# Consignes à suivre
Veuillez recopier l'extrait sur la liberté en commençant à « La liberté (au » et en finissant à « pénal, Article 410.1). », et renommez « régime politique » en « pouvoir en place ».

# Passage extrait
[ Liberté, Egalité, Fraternité : voici trois nouveaux mots-concepts que nous intégrons dans notre Glossaire impertinent]
Liberté
« Liberté » est le premier élément de la devise (« liberté, égalité*, fraternité* ») commune à la grande Loge de France, au Grand Orient de France et à la République* (Constitution art. 2).
La liberté (au singulier) est la faculté « de faire tout ce qui n’est pas contraire à la loi ». Autrement dit, c’est la faculté de faire tout ce qui n’est pas interdit par le régime politique. De fait, le concept républicain de « Liberté » n’exclut ni les limitations à la liberté d’expression (loi Fabius - Gayssot par exemple), ni la criminalisation de la pensée (délit d’opinion), ni le contrôle total des individus (lois sur le renseignement par exemple), ni l’interdiction faite au peuple autochtone de disposer de lui-même ou d’avoir des représentants.
La « Liberté », espace de libertés consenti par le régime politique à ses administrés, s’arrête là où commencent les intérêts vitaux dudit régime. Ainsi la « Liberté » dont jouissent les citoyens français ne va pas jusqu’à la possibilité de remettre en cause la République (Constitution article 89. Code pénal, Article 410.1).

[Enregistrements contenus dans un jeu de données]

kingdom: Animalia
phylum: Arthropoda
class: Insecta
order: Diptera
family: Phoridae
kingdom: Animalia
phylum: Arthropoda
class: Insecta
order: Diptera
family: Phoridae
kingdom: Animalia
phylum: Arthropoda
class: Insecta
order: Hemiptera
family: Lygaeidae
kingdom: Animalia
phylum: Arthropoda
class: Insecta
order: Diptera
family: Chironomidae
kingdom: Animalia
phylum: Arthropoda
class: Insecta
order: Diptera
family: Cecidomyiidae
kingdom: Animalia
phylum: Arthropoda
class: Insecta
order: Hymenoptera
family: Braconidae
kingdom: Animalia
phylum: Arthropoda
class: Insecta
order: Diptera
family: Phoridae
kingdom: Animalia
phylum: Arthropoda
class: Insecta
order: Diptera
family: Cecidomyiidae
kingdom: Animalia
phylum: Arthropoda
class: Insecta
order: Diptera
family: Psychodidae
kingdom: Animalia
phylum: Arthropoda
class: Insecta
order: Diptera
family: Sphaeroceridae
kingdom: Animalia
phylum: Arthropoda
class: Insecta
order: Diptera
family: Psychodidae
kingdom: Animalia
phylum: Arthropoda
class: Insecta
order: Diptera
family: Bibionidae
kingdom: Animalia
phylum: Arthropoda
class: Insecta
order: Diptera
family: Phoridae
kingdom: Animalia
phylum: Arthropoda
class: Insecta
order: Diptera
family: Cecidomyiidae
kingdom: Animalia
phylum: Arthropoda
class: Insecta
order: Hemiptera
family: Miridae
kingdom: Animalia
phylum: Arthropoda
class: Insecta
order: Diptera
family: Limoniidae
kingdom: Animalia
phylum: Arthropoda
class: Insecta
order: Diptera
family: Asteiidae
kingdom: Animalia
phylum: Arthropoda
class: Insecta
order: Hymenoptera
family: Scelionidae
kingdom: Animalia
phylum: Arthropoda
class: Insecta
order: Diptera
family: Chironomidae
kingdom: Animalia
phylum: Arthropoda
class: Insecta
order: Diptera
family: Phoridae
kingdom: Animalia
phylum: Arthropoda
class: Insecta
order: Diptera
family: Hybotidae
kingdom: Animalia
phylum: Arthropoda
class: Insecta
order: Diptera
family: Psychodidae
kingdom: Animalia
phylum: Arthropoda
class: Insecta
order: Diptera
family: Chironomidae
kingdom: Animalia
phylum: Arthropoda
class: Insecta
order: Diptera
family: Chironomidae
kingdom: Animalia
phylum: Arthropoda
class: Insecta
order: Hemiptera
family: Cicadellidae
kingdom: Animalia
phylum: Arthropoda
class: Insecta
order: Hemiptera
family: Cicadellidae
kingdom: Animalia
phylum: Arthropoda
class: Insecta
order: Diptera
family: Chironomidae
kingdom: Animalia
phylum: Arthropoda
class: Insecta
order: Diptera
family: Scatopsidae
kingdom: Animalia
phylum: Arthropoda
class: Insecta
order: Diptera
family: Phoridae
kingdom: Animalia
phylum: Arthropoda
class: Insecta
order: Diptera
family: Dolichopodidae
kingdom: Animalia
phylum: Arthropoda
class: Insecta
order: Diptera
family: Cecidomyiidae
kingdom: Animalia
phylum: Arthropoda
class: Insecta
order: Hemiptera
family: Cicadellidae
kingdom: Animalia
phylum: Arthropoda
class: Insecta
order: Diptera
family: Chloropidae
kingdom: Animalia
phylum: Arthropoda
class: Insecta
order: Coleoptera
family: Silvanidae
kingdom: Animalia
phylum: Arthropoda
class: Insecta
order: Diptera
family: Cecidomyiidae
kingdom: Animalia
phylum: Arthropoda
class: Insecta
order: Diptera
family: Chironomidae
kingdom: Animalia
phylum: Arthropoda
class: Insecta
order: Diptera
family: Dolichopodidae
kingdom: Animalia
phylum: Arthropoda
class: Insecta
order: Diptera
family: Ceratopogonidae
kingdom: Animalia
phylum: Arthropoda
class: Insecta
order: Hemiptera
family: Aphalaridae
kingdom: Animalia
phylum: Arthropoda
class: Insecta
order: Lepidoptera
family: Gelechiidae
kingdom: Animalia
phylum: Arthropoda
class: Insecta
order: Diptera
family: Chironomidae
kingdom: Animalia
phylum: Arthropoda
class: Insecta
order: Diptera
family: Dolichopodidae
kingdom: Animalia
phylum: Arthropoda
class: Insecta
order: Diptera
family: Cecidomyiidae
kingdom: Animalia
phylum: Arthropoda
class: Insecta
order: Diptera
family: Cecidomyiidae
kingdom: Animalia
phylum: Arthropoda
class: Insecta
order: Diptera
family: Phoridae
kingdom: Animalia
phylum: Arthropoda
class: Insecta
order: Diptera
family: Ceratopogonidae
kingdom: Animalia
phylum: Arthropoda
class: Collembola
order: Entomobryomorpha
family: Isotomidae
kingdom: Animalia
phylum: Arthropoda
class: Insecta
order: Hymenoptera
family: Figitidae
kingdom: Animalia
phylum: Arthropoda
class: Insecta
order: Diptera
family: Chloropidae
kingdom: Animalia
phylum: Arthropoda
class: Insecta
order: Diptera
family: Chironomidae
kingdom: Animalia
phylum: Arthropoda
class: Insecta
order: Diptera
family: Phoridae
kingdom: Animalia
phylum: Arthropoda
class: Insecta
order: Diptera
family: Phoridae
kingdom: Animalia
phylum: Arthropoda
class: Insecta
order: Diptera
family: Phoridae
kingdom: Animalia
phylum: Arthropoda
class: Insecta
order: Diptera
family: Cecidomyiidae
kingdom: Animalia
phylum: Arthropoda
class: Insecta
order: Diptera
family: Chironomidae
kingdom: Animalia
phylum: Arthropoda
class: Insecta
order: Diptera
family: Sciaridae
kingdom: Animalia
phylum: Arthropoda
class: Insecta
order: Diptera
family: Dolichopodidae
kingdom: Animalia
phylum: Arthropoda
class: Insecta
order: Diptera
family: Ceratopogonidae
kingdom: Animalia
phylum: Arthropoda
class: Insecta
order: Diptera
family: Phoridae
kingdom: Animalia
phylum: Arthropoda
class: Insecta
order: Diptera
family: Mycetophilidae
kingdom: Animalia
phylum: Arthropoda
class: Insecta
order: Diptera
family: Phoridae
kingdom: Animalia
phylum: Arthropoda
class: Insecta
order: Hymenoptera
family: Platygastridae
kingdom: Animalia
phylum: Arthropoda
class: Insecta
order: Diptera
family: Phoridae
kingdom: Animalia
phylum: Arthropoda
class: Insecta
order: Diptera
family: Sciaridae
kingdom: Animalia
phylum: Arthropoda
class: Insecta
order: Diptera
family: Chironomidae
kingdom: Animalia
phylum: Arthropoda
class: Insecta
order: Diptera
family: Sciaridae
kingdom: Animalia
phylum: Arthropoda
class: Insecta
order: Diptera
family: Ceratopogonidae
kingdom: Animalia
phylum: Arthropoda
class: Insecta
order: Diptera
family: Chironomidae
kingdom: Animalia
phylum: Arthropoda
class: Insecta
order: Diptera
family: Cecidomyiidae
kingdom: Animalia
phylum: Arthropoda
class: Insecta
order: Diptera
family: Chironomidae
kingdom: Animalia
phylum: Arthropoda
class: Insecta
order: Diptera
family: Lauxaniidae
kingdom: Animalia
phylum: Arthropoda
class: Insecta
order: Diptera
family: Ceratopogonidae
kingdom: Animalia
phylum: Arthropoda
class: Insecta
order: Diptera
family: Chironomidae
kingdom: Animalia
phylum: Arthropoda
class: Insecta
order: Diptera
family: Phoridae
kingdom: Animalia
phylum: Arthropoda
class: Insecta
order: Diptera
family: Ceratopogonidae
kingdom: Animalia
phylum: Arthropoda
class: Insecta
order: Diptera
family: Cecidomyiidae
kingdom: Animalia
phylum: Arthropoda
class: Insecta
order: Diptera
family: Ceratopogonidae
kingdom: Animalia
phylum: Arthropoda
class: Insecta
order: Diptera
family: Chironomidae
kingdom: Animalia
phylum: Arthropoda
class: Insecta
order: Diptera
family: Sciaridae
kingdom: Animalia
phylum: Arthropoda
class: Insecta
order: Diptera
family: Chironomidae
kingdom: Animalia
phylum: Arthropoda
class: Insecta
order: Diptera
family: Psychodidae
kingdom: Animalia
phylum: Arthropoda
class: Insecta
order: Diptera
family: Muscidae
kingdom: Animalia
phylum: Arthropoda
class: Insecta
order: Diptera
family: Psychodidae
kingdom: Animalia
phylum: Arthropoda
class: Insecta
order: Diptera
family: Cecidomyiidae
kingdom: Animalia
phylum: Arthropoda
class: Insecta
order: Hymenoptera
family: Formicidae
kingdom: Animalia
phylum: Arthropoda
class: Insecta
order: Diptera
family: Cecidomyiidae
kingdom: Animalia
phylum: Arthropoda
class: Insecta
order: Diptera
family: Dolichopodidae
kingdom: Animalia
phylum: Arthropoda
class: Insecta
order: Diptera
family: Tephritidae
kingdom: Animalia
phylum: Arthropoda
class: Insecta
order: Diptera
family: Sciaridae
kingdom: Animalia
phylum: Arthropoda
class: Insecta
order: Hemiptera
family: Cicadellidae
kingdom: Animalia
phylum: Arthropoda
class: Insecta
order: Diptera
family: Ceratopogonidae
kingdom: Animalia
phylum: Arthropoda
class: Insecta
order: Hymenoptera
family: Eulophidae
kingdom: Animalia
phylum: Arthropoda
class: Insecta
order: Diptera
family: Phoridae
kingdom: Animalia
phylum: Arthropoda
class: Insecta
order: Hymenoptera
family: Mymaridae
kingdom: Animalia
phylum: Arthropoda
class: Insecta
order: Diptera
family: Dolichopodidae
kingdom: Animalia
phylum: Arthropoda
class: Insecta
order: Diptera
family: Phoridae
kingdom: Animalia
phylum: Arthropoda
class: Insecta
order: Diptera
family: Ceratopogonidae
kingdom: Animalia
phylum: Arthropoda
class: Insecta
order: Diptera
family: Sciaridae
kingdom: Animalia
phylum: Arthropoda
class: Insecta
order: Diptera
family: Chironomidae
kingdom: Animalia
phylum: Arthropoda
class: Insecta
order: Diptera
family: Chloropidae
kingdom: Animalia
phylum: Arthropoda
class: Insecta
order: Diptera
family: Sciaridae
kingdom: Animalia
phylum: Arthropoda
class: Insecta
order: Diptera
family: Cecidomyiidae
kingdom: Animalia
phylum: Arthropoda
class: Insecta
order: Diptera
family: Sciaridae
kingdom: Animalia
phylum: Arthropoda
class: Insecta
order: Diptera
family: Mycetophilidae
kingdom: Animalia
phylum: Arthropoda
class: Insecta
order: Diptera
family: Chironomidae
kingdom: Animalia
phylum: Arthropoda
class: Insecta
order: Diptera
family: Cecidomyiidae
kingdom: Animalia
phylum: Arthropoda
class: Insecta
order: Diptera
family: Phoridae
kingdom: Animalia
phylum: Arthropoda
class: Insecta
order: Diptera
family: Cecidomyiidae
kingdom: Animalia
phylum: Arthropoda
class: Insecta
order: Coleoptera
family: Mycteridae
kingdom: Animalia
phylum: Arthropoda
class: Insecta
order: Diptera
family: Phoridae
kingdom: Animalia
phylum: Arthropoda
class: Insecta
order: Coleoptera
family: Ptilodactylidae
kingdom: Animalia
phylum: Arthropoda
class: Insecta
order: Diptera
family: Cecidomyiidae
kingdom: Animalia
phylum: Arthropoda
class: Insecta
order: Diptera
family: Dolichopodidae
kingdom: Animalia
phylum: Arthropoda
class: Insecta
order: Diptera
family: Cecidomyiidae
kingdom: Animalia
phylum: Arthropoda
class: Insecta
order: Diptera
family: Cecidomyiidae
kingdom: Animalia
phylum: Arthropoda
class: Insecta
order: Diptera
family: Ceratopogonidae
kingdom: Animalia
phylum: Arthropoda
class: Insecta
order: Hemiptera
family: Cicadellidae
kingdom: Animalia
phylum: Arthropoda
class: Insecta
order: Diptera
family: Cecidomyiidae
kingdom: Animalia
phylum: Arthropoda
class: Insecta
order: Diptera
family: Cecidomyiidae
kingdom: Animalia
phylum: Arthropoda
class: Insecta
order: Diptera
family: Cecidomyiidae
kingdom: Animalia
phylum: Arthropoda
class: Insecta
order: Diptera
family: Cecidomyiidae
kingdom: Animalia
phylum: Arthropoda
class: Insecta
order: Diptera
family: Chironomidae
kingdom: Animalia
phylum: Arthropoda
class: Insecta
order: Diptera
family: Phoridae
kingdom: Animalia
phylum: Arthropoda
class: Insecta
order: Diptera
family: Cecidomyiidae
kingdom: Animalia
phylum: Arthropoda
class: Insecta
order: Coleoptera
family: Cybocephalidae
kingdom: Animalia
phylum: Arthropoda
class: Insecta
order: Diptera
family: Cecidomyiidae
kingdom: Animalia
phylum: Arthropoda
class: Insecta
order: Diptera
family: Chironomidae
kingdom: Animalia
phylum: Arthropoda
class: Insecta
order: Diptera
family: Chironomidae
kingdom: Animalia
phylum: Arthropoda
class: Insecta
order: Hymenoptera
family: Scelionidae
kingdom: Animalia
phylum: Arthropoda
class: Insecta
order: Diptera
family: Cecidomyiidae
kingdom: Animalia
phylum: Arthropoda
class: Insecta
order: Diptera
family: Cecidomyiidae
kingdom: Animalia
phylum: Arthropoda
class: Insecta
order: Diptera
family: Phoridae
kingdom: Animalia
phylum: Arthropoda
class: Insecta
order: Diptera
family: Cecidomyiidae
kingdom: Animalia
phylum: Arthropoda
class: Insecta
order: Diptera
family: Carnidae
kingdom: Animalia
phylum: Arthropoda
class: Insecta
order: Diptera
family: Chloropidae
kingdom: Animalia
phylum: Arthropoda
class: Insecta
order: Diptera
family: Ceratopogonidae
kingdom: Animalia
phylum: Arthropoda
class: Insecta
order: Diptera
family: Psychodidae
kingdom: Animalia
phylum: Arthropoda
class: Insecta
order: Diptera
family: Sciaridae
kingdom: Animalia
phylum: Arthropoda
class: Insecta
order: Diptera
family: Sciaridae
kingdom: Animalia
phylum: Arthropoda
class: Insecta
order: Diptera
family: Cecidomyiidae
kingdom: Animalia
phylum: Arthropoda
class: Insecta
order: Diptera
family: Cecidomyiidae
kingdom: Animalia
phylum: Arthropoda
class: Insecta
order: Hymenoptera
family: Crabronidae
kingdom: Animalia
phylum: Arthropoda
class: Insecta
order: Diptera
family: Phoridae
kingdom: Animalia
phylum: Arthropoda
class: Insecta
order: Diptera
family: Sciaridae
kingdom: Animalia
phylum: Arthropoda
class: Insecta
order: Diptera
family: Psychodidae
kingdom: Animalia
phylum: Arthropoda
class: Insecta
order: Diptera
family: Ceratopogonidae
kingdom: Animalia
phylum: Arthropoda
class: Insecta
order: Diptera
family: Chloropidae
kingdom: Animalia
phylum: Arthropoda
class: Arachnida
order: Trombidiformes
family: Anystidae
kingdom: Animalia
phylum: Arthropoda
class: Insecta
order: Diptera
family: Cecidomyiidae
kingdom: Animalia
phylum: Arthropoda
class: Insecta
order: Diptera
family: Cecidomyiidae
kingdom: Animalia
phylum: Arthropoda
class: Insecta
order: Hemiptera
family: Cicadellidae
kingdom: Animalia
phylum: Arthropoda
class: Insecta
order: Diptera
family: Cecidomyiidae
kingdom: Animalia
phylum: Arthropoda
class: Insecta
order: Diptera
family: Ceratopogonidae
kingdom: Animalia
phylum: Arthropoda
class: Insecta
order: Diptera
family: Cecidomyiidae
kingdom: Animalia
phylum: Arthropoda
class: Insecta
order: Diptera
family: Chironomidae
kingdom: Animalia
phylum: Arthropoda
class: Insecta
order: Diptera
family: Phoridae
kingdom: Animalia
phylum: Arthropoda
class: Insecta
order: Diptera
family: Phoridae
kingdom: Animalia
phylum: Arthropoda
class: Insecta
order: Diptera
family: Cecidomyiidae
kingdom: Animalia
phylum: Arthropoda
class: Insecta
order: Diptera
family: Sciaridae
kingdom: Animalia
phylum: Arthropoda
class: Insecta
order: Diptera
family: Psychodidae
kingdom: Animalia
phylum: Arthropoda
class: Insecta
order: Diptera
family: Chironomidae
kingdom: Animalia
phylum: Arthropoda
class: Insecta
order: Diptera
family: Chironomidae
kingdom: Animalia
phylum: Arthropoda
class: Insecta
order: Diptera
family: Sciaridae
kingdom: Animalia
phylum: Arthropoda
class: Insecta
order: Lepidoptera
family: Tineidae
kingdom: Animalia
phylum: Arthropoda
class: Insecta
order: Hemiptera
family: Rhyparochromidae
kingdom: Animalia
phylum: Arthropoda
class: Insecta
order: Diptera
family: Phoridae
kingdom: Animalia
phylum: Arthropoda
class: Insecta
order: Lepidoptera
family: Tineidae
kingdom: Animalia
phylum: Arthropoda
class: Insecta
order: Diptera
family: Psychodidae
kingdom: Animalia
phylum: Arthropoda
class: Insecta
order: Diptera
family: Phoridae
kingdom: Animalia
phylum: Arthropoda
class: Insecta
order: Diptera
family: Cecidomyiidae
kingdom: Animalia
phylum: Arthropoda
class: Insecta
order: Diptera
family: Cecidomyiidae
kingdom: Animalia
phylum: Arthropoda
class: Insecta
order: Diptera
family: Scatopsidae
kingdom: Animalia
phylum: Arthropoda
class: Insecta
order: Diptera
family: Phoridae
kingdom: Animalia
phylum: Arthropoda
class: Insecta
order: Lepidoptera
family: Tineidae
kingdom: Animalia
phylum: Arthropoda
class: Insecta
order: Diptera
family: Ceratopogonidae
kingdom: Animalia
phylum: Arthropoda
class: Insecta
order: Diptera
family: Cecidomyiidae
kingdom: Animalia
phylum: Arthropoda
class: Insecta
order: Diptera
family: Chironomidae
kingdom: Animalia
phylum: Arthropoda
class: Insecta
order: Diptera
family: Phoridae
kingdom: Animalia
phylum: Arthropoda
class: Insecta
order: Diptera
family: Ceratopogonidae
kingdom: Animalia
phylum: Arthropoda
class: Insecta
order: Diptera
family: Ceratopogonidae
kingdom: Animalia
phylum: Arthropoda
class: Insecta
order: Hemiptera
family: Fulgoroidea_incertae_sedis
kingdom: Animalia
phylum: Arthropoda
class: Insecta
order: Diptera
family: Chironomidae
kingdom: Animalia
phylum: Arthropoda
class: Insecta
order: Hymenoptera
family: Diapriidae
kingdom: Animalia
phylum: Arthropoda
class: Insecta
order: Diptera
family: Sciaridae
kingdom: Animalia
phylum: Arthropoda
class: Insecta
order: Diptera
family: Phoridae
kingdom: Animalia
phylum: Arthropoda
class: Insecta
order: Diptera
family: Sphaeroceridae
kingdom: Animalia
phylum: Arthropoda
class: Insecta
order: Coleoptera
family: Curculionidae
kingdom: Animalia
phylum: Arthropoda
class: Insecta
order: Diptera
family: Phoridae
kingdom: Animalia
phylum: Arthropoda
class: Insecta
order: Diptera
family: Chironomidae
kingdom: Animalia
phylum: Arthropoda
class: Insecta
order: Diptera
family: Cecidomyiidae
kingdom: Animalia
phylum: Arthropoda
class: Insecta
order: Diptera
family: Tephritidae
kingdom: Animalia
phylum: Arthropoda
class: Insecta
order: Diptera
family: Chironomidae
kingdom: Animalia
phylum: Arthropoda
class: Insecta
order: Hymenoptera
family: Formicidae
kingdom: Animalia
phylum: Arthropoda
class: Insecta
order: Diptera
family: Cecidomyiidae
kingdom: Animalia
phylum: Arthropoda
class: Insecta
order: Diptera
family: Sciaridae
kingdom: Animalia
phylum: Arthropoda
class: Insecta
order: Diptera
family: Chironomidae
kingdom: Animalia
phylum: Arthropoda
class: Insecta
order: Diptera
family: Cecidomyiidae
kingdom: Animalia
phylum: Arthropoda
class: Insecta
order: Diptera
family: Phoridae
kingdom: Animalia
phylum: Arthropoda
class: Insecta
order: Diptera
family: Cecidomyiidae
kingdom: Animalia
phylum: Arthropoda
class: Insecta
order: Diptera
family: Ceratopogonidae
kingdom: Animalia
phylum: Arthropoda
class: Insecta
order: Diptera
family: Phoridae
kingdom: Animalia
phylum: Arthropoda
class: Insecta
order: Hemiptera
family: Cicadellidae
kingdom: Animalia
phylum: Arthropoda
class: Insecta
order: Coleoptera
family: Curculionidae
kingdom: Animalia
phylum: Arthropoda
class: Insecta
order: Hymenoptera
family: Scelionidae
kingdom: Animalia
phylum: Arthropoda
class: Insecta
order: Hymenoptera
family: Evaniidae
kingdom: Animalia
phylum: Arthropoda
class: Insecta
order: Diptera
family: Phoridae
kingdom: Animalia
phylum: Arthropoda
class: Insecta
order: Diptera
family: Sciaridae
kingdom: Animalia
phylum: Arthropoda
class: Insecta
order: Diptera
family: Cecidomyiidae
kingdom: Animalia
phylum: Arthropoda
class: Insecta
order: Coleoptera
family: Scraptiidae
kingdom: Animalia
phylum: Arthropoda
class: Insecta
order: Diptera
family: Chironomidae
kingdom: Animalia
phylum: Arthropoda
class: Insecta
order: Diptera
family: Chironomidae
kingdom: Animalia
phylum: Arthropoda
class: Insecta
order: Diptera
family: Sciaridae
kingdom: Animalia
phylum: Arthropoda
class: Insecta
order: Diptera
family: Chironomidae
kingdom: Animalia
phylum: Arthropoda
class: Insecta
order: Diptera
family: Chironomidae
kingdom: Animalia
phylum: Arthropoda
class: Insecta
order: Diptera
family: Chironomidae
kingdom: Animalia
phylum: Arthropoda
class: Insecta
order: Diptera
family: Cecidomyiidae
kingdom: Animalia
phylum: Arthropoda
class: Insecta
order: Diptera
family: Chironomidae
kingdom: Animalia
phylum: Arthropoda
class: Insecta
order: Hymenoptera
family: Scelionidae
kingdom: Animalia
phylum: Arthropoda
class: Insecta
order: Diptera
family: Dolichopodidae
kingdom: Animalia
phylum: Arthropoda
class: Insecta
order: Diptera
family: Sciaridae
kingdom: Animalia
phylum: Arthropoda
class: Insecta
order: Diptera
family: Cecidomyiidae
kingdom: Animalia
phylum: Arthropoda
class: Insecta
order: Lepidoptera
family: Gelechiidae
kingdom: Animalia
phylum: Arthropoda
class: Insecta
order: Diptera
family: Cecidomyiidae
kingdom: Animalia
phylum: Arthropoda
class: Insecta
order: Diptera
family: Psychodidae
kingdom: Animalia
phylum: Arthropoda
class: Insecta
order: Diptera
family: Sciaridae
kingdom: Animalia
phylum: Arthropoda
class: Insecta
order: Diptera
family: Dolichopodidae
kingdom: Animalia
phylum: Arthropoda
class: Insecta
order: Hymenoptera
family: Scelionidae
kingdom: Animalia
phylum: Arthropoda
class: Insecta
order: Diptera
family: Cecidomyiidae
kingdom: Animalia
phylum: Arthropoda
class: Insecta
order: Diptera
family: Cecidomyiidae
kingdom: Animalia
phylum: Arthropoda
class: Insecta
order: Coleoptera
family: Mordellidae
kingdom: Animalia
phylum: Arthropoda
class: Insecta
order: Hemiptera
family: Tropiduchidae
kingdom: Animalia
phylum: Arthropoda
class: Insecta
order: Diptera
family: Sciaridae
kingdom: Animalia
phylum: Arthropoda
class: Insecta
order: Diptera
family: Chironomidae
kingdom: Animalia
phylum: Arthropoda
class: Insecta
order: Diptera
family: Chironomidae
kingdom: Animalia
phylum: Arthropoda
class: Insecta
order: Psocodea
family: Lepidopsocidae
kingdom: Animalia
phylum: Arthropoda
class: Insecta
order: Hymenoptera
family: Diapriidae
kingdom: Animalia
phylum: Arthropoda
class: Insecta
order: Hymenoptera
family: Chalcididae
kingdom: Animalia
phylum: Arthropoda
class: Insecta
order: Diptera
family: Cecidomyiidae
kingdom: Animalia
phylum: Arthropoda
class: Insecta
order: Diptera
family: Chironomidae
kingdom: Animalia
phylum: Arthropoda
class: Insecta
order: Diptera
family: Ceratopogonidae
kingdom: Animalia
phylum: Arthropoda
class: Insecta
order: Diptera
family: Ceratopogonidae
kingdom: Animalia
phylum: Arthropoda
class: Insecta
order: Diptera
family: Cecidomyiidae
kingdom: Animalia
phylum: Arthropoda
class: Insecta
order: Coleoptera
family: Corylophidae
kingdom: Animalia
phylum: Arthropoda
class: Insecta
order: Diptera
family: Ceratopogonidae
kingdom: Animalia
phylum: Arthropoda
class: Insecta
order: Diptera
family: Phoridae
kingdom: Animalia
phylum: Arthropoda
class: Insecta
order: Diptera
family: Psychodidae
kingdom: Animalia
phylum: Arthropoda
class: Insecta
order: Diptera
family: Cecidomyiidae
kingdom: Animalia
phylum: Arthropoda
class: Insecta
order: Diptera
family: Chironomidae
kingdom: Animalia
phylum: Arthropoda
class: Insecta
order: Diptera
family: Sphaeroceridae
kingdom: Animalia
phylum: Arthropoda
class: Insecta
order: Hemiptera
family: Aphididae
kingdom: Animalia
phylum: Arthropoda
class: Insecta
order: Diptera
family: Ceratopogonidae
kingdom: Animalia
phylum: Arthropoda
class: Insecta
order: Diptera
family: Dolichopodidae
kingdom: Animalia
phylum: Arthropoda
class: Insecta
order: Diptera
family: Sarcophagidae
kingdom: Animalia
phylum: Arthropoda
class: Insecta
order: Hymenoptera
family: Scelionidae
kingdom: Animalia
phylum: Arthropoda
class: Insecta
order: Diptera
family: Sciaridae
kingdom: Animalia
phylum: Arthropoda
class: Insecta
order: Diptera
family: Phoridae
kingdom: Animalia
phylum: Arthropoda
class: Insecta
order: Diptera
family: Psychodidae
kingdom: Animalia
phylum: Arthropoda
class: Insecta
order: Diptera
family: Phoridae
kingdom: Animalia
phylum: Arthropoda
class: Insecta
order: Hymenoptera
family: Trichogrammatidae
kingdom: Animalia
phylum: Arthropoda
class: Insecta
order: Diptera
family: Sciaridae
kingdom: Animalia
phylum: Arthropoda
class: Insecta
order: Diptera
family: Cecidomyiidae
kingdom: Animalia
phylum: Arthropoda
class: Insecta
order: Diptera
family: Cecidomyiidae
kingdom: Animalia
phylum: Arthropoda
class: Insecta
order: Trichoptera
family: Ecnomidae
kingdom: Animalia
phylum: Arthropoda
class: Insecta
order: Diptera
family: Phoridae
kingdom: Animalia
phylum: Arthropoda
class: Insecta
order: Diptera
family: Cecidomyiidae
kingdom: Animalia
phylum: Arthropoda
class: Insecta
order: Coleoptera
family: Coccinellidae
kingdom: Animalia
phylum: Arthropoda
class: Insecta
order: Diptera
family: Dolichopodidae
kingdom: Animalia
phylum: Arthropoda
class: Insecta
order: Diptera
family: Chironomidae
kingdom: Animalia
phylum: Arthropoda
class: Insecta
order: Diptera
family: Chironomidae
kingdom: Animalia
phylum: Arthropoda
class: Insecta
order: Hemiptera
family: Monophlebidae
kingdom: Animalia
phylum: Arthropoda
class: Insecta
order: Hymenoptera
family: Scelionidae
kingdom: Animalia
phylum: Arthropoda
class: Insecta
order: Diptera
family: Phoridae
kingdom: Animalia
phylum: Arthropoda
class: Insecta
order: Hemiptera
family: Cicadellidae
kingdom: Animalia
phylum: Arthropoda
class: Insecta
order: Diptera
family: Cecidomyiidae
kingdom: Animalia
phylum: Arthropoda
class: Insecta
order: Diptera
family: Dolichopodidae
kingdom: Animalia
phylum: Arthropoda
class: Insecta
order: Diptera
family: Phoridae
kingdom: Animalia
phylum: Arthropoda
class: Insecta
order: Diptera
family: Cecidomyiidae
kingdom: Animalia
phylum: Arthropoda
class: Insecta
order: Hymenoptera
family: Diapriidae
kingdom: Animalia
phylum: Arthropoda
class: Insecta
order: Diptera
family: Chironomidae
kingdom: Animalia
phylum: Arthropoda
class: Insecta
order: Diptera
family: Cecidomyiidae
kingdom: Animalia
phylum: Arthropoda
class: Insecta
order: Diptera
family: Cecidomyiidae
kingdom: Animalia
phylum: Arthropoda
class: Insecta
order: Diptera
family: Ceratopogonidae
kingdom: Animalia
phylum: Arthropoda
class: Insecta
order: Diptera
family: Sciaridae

# Réponse complète
La liberté (au singulier) est la faculté « de faire tout ce qui n’est pas contraire à la loi ». Autrement dit, c’est la faculté de faire tout ce qui n’est pas interdit par le pouvoir en place. De fait, le concept républicain de « Liberté » n’exclut ni les limitations à la liberté d’expression (loi Fabius - Gayssot par exemple), ni la criminalisation de la pensée (délit d’opinion), ni le contrôle total des individus (lois sur le renseignement par exemple), ni l’interdiction faite au peuple autochtone de disposer de lui-même ou d’avoir des représentants.
La « Liberté », espace de libertés consenti par le pouvoir en place à ses administrés, s’arrête là où commencent les intérêts vitaux dudit régime. Ainsi la « Liberté » dont jouissent les citoyens français ne va pas jusqu’à la possibilité de remettre en cause la République (Constitution article 89. Code pénal, Article 410.1).